Records shown section start

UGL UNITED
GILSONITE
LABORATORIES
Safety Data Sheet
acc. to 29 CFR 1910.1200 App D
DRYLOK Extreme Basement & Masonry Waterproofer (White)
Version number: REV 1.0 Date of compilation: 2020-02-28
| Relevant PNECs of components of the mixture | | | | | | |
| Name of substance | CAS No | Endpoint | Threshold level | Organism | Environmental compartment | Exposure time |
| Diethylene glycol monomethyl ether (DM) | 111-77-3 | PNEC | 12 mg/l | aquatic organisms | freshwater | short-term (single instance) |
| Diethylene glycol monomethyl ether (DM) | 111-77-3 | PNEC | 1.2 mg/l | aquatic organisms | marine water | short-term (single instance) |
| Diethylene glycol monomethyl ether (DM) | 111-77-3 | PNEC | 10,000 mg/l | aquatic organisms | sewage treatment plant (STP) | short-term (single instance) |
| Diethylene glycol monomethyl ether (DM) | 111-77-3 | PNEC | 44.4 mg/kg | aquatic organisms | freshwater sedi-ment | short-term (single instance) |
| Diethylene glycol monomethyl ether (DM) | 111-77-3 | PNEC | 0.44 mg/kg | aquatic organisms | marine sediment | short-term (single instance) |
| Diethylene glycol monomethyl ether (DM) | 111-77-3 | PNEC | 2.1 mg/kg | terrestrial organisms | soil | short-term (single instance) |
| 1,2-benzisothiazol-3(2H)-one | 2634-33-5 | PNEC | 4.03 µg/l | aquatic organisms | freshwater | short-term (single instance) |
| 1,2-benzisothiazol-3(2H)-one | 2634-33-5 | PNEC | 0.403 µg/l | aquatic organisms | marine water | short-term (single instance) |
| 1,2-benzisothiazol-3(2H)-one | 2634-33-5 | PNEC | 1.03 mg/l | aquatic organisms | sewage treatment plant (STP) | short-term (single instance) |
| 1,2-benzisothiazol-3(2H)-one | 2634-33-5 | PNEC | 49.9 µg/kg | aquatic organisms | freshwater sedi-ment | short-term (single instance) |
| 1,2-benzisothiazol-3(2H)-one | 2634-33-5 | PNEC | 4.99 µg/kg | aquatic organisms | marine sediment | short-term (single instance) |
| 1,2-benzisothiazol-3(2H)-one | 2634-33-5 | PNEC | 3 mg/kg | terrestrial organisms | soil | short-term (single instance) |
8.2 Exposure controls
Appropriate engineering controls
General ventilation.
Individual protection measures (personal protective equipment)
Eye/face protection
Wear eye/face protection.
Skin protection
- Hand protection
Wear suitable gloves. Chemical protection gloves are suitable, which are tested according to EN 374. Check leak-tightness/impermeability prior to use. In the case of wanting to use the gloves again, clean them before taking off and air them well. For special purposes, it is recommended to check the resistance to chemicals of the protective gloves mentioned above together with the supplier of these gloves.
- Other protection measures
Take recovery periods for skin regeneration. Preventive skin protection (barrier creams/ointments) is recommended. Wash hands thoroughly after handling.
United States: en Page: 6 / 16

Records shown section end

▸ Your instructions: What is needed is an exact repetition of the lines from the first line of the records through the line containing "PNEC | 12 mg/l", both ends included, and nothing more.

▸ Task output:
UGL UNITED
GILSONITE
LABORATORIES
Safety Data Sheet
acc. to 29 CFR 1910.1200 App D
DRYLOK Extreme Basement & Masonry Waterproofer (White)
Version number: REV 1.0 Date of compilation: 2020-02-28
| Relevant PNECs of components of the mixture | | | | | | |
| Name of substance | CAS No | Endpoint | Threshold level | Organism | Environmental compartment | Exposure time |
| Diethylene glycol monomethyl ether (DM) | 111-77-3 | PNEC | 12 mg/l | aquatic organisms | freshwater | short-term (single instance) |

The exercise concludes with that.